The Great Zik of Africa was not just Nigeria’s first president or the man who led Nigeria to independence in 1960.
He was Nigeria’s first indigenous Governor-General and the first Senate President.
He was the first Nigerian to build a bank, thus inspiring his colleagues as regional premiers in the 1950s to establish their own banks. He was also the first Nigerian to set up a university, and consequently challenged his peers to follow in his footsteps.
A Nigerian nationalist of incomparable status and a man of letters through and through, the Great Zik of Africa had established as early as the 1950s newspapers in Ibadan, Zaria, Kano, Onitsha, Port Harcourt and, of course, Lagos to fight for Nigeria’s liberation from oppressive colonial rule.
Zik inspired a generation of Africans, including the late President Nkrumah of Ghana, Chief Obafemi Awolowo and Dr Nwafor Orizu, who became Nigeria’s second Senate President.
It has, therefore, become somewhat a national scandal that a national holiday has yet to be declared in honour of this great African inspirer of vision.
This national blight ought to end by declaring November 16 of every year a national holiday in commemoration of Dr Azikiwe’s birthday.
A quintessential Renaissance man, Zik was a politician, poet, author, orator, sportsman, visionary, nationalist, but above all else, a remarkable human being.
Zik lived and died as the acclaimed Father of Modern Nigeria, the complete Nigerian in every aspect of his life.
Born in the Hausa-Fulani North of Eastern Igbo parentage, Zik spent his most productive years in the Yoruba West. He spoke Hausa, Yoruba and Igbo fluently, as well as other Nigerian languages.
He was a welcome presence everywhere in the country.
A native of Onitsha in Anambra State, Zik was born on November 16, 1904 in Zungeru and died on May 11, 1996.
Zik who wore the traditional title of Owelle of Onitsha with uncommon aplomb was the celebrated author of books such as Renascent Africa, Liberia in World Politics, My Odyssey etc.
Even as Nigeria’s President Dr. Nnamdi Azikiwe took out time to write the foreword of the important book ‘Reflections – Nigerian Prose & Verse’ edited by Frances Ademola thusly: “The poems and stories in this book have given me immense pleasure. Nothing can be more poignantly, and more amusingly, relevant than Wole Soyinka’s “Telephone Conversation.” The formal elegance of Chinua Achebe’s stories, the deeply traditional yet fanciful quality of Amos Tutuola’s, the exuberant pace of Cyprian Ekwensi’s and the graphic liveliness of description in Onuora Nzekwu’s have already earned all these writers an honoured place in world literature. Nkem Nwankwo’s whimsical narrative and his individuality of observation will earn him, and several others among the young contributors in this volume, a place of their own as well.”
A national holiday for the leader who made Nigeria’s independence possible is very imperative.
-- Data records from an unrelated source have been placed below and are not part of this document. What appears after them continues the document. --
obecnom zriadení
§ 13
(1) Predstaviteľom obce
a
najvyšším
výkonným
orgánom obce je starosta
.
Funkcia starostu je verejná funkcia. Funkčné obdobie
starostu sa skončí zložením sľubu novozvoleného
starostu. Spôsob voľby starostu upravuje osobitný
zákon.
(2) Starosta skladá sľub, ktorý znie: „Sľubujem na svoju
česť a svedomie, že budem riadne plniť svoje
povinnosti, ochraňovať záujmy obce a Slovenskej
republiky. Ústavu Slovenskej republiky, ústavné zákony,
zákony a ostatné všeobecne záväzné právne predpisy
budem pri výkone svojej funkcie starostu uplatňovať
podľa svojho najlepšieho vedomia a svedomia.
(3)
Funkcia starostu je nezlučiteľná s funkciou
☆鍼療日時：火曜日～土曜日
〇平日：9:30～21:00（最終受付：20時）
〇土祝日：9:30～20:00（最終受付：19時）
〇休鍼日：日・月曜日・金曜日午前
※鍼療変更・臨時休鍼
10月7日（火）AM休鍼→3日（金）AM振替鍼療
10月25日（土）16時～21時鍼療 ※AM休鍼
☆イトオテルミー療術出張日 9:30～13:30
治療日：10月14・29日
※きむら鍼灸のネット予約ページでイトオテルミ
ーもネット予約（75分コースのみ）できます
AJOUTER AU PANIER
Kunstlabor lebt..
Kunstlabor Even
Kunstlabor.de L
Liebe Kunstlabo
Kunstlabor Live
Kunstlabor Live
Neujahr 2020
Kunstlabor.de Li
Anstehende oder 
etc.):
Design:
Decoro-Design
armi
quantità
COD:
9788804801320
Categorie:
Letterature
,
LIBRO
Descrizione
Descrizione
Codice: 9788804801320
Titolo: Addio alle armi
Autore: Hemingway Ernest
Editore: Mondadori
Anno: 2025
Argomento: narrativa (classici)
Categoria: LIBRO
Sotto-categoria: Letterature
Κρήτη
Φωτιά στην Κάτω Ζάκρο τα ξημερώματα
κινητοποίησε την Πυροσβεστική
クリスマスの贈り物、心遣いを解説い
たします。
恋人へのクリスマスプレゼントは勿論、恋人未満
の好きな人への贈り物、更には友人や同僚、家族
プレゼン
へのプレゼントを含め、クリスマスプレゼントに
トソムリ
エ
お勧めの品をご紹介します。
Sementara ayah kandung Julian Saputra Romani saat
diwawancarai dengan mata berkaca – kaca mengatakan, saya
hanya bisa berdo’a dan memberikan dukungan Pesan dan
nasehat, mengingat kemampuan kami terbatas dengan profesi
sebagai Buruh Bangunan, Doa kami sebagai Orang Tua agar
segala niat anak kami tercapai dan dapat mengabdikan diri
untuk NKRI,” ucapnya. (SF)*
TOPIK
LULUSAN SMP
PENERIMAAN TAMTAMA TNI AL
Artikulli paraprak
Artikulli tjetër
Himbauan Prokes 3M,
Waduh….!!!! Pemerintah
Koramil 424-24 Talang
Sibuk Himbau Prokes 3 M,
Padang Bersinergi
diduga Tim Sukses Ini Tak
It is especially crucial at this time that Nigerians are being torn apart by centrifugal power mongers. I just saw a viral Whatsapp video where Zik made the rousing 1960 Independence Day speech calling on Alhaji Ahmadu Bello (Sardauna of Sokoto), Chief Obafemi Awolowo and other leaders to work with him to put Nigeria together in progress. That is the way to go.
The Nnamdi Azikiwe national holiday, or Zik’s Day, is an idea whose time has come in celebration of the father of modern Nigeria.